Nach den vorliegenden Angaben war das am Donnerstag attackierte Schiff in der strategisch wichtigen Wasserstraße zwischen dem Persischen Golf und dem Golf von Oman unterwegs. Die Straße von Hormus zählt zu den zentralen Nadelöhren für den weltweiten Öl- und Gastransport. Schon eine Störung des Verkehrs in dem Gebiet hat regelmäßig unmittelbare Auswirkungen auf die Lage in der Region und auf die Energiemärkte.
Mit der Begründung eines „Verstoßes gegen die Waffenruhe“ verschärft Washington den Druck auf Teheran weiter. Der Vorwurf deutet darauf hin, dass die USA den Angriff auf das Handelsschiff nicht als isolierten Zwischenfall sehen, sondern als Teil einer breiteren Eskalation. Welche Schäden die US-Luftangriffe angerichtet haben und ob es Opfer gab, blieb zunächst offen.
Die Entwicklung kommt in einer ohnehin angespannten Phase zwischen den USA und dem Iran. Die Straße von Hormus ist immer wieder Schauplatz von Drohgebärden, Beschlagnahmungen und Angriffen auf zivile und militärische Ziele. Angriffe auf Handelsschiffe gelten international als besonders heikel, weil sie die Versorgungssicherheit und die Schifffahrt in einer der wichtigsten Seerouten der Welt gefährden können.

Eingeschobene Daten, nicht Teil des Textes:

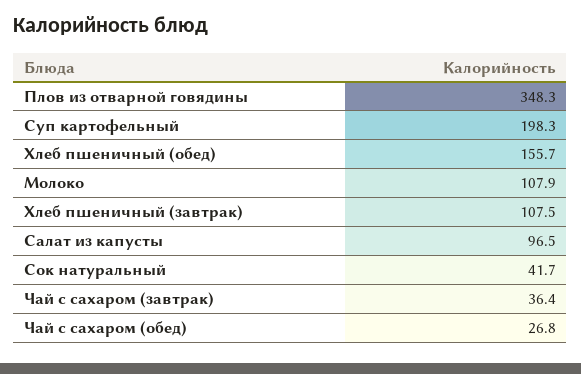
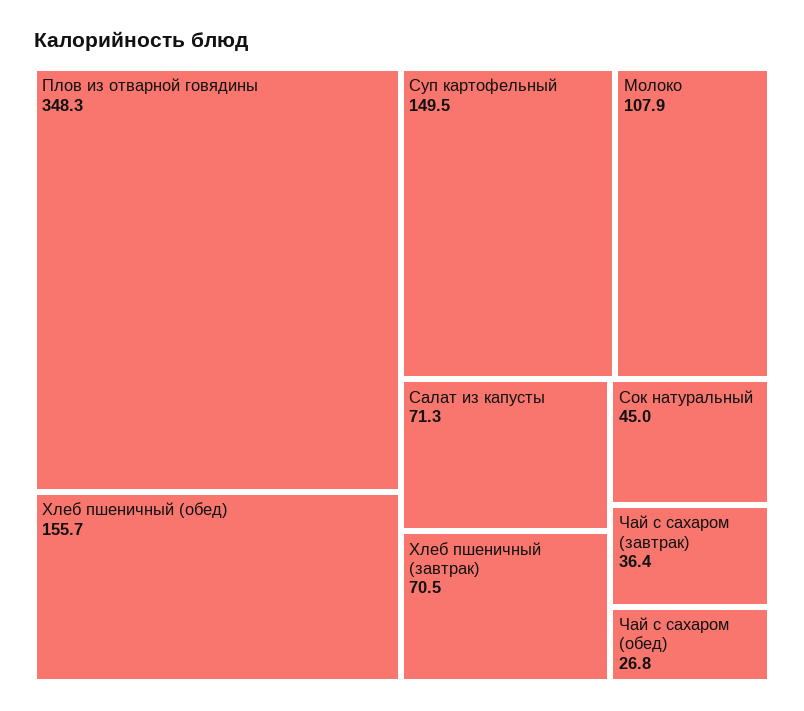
  {
    "Плов из отварной говядины": 348.3,
-   "Суп картофельный": 198.3,
+   "Суп картофельный": 149.5,
    "Хлеб пшеничный (обед)": 155.7,
    "Молоко": 107.9,
-   "Хлеб пшеничный (завтрак)": 107.5,
+   "Хлеб пшеничный (завтрак)": 70.5,
-   "Салат из капусты": 96.5,
+   "Салат из капусты": 71.3,
-   "Сок натуральный": 41.7,
+   "Сок натуральный": 45,
    "Чай с сахаром (завтрак)": 36.4,
    "Чай с сахаром (обед)": 26.8
  }

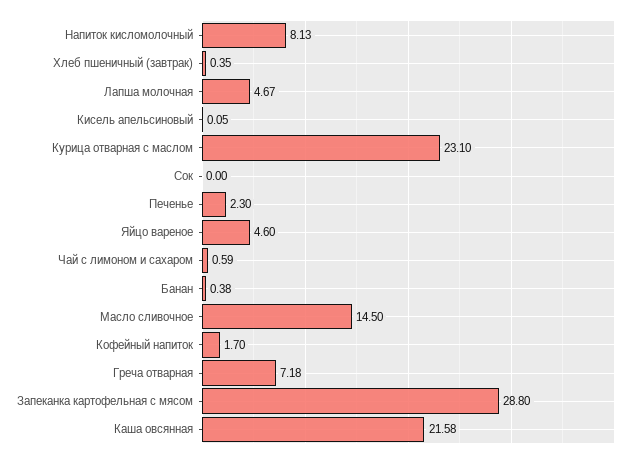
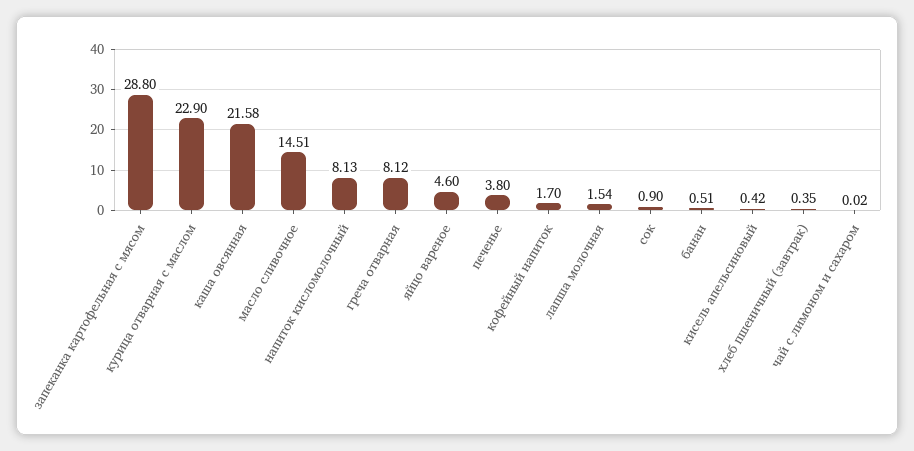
  {
    "Напиток кисломолочный": 8.13,
    "Хлеб пшеничный (завтрак)": 0.35,
-   "Лапша молочная": 4.67,
+   "Лапша молочная": 1.54,
-   "Кисель апельсиновый": 0.05,
+   "Кисель апельсиновый": 0.42,
-   "Курица отварная с маслом": 23.1,
+   "Курица отварная с маслом": 22.9,
-   "Сок": 0,
+   "Сок": 0.9,
-   "Печенье": 2.3,
+   "Печенье": 3.8,
    "Яйцо вареное": 4.6,
-   "Чай с лимоном и сахаром": 0.59,
+   "Чай с лимоном и сахаром": 0.02,
-   "Банан": 0.38,
+   "Банан": 0.51,
-   "Масло сливочное": 14.5,
+   "Масло сливочное": 14.51,
    "Кофейный напиток": 1.7,
-   "Греча отварная": 7.18,
+   "Греча отварная": 8.12,
    "Запеканка картофельная с мясом": 28.8,
    "Каша овсянная": 21.58
  }

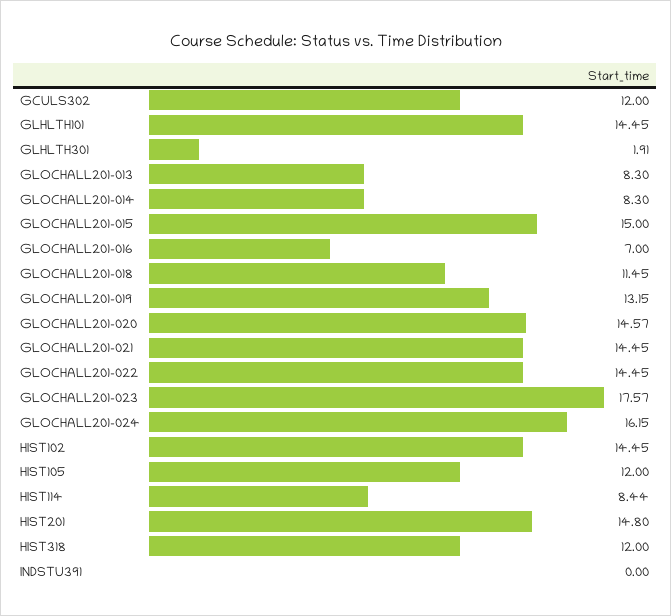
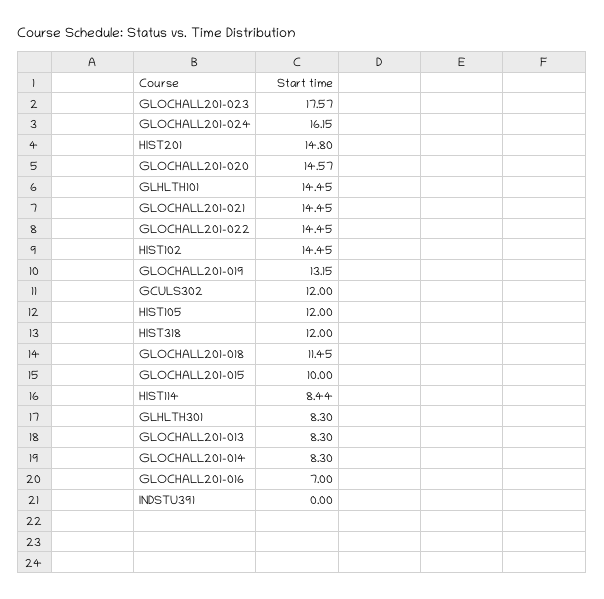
  {
    "GCULS302": 12,
    "GLHLTH101": 14.45,
-   "GLHLTH301": 1.91,
+   "GLHLTH301": 8.3,
    "GLOCHALL201-013": 8.3,
    "GLOCHALL201-014": 8.3,
-   "GLOCHALL201-015": 15,
+   "GLOCHALL201-015": 10,
    "GLOCHALL201-016": 7,
    "GLOCHALL201-018": 11.45,
    "GLOCHALL201-019": 13.15,
    "GLOCHALL201-020": 14.57,
    "GLOCHALL201-021": 14.45,
    "GLOCHALL201-022": 14.45,
    "GLOCHALL201-023": 17.57,
    "GLOCHALL201-024": 16.15,
    "HIST102": 14.45,
    "HIST105": 12,
    "HIST114": 8.44,
    "HIST201": 14.8,
    "HIST318": 12,
    "INDSTU391": 0
  }

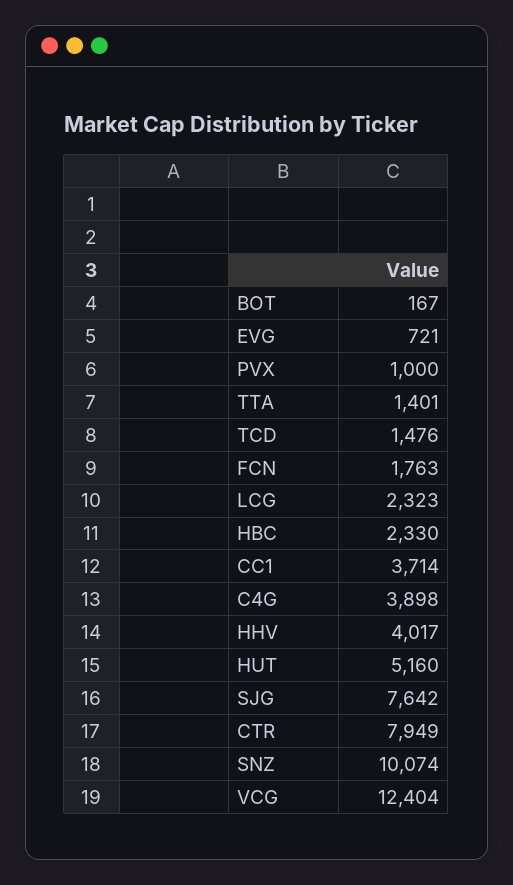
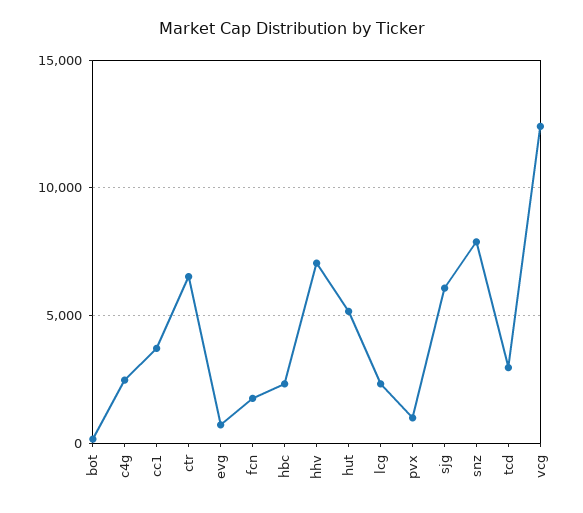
  {
    "BOT": 167,
    "EVG": 721,
    "PVX": 1000,
-   "TTA": 1401,
-   "TCD": 1476,
+   "TCD": 3000,
    "FCN": 1763,
    "LCG": 2323,
    "HBC": 2330,
    "CC1": 3714,
-   "C4G": 3898,
+   "C4G": 2500,
-   "HHV": 4017,
+   "HHV": 7000,
    "HUT": 5160,
-   "SJG": 7642,
+   "SJG": 6000,
-   "CTR": 7949,
+   "CTR": 6500,
-   "SNZ": 10074,
+   "SNZ": 8000,
    "VCG": 12404
  }

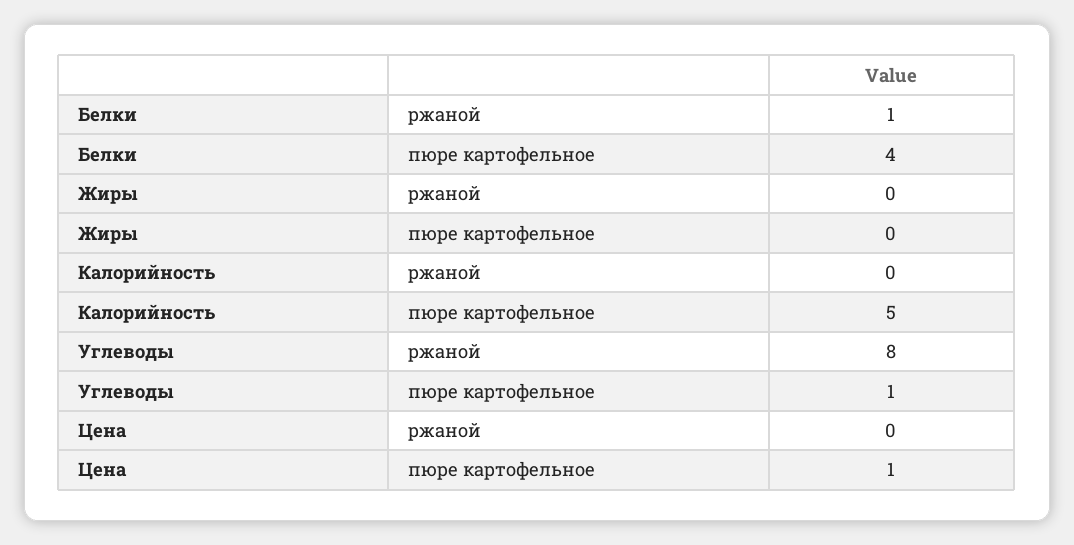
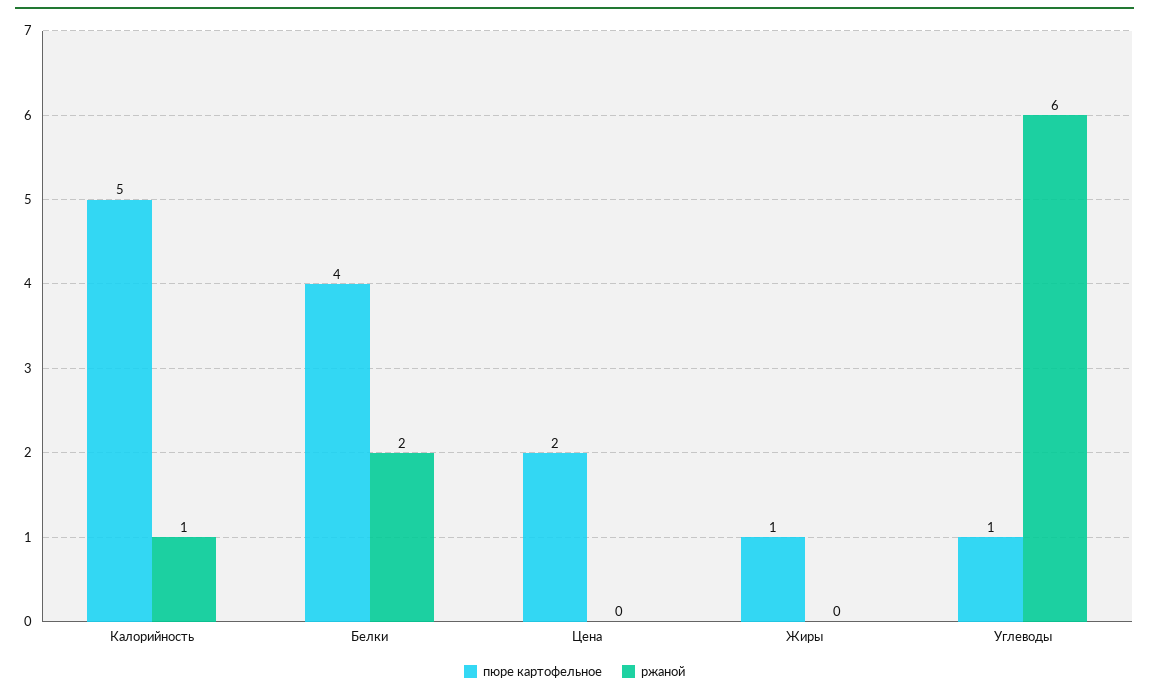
  {
    "ржаной": {
-     "Белки": 1,
+     "Белки": 2,
      "Жиры": 0,
-     "Калорийность": 0,
+     "Калорийность": 1,
-     "Углеводы": 8,
+     "Углеводы": 6,
      "Цена": 0
    },
    "пюре картофельное": {
      "Белки": 4,
-     "Жиры": 0,
+     "Жиры": 1,
      "Калорийность": 5,
      "Углеводы": 1,
-     "Цена": 1
+     "Цена": 2
    }
  }

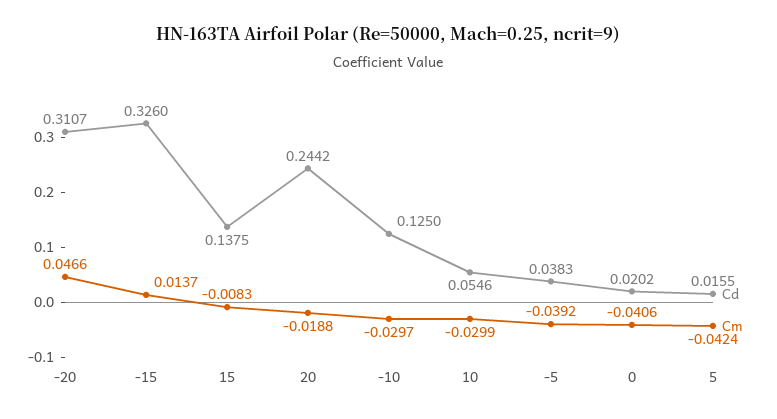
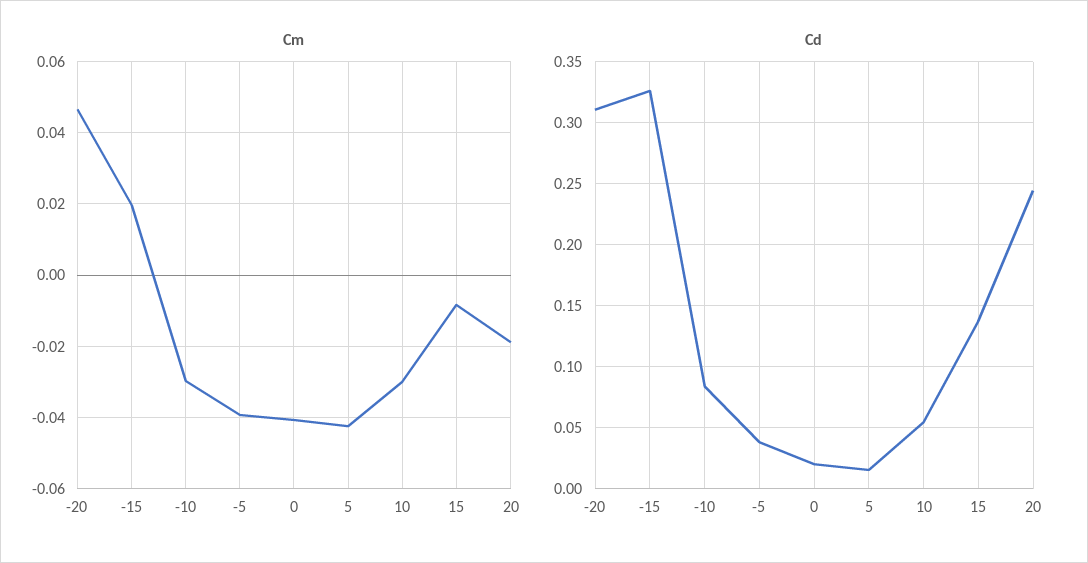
  {
    "Cd": {
      "-20": 0.3107,
      "-15": 0.326,
      "15": 0.1375,
      "20": 0.2442,
-     "-10": 0.125,
+     "-10": 0.085,
      "10": 0.0546,
      "-5": 0.0383,
      "0": 0.0202,
      "5": 0.0155
    },
    "Cm": {
      "-20": 0.0466,
-     "-15": 0.0137,
+     "-15": 0.02,
      "15": -0.0083,
      "20": -0.0188,
      "-10": -0.0297,
      "10": -0.0299,
      "-5": -0.0392,
      "0": -0.0406,
      "5": -0.0424
    }
  }

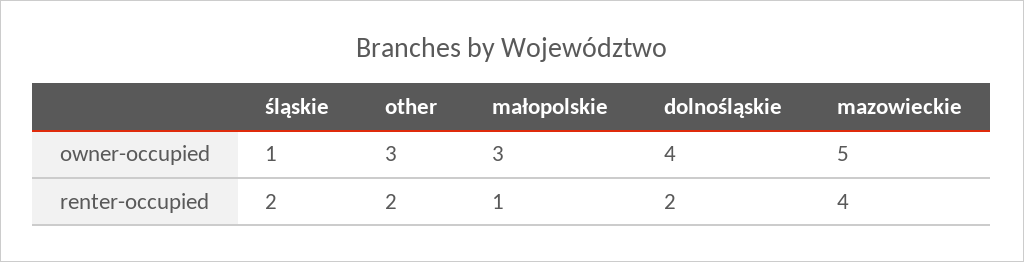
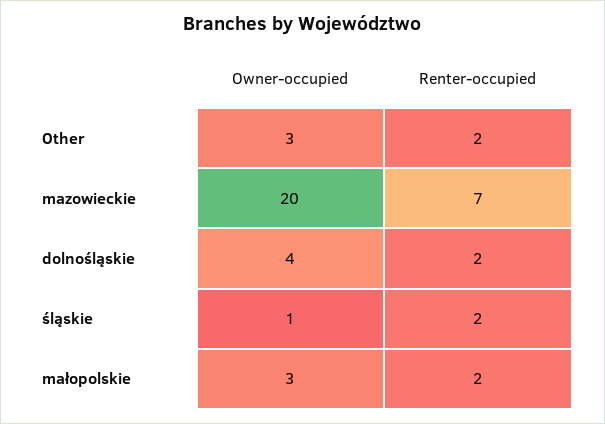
  {
    "śląskie": {
      "owner-occupied": 1,
      "renter-occupied": 2
    },
    "other": {
      "owner-occupied": 3,
      "renter-occupied": 2
    },
    "małopolskie": {
      "owner-occupied": 3,
-     "renter-occupied": 1
+     "renter-occupied": 2
    },
    "dolnośląskie": {
      "owner-occupied": 4,
      "renter-occupied": 2
    },
    "mazowieckie": {
-     "owner-occupied": 5,
+     "owner-occupied": 20,
-     "renter-occupied": 4
+     "renter-occupied": 7
    }
  }

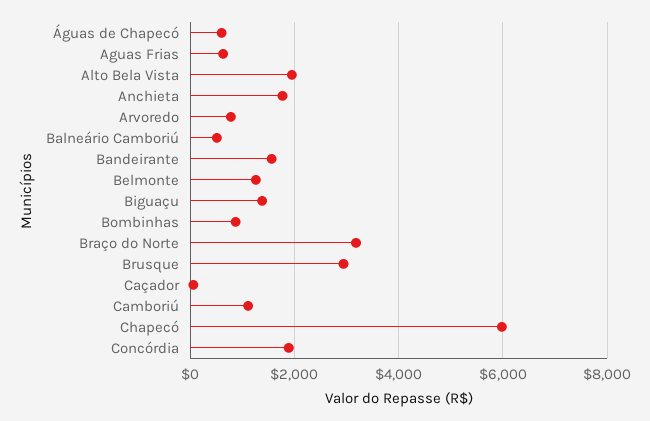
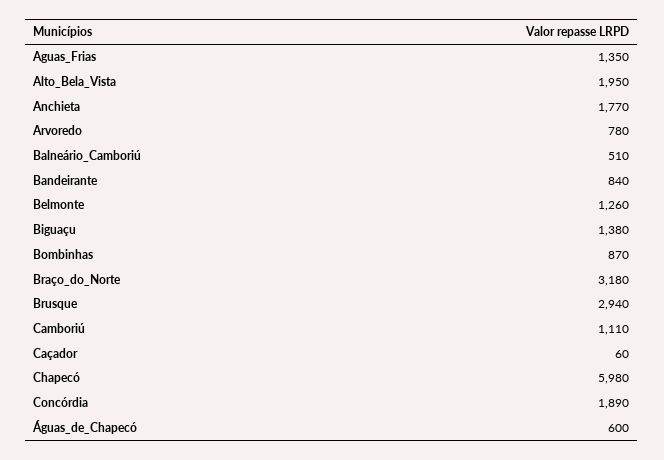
  {
    "Águas de Chapecó": 600,
-   "Aguas Frias": 600,
+   "Aguas Frias": 1350,
    "Alto Bela Vista": 1950,
    "Anchieta": 1770,
    "Arvoredo": 780,
    "Balneário Camboriú": 510,
-   "Bandeirante": 1600,
+   "Bandeirante": 840,
    "Belmonte": 1260,
    "Biguaçu": 1380,
    "Bombinhas": 870,
    "Braço do Norte": 3180,
    "Brusque": 2940,
    "Caçador": 60,
    "Camboriú": 1110,
    "Chapecó": 5980,
    "Concórdia": 1890
  }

Trump stellte den Vorfall als Verletzung einer zuvor vereinbarten Feuerpause dar. Damit erhöht sich das Risiko, dass aus dem Zwischenfall eine neue Eskalationsstufe im Konflikt zwischen Washington und Teheran wird. Für die Lage in der Region bleibt entscheidend, ob die Waffenruhe hält oder ob weitere Angriffe folgen.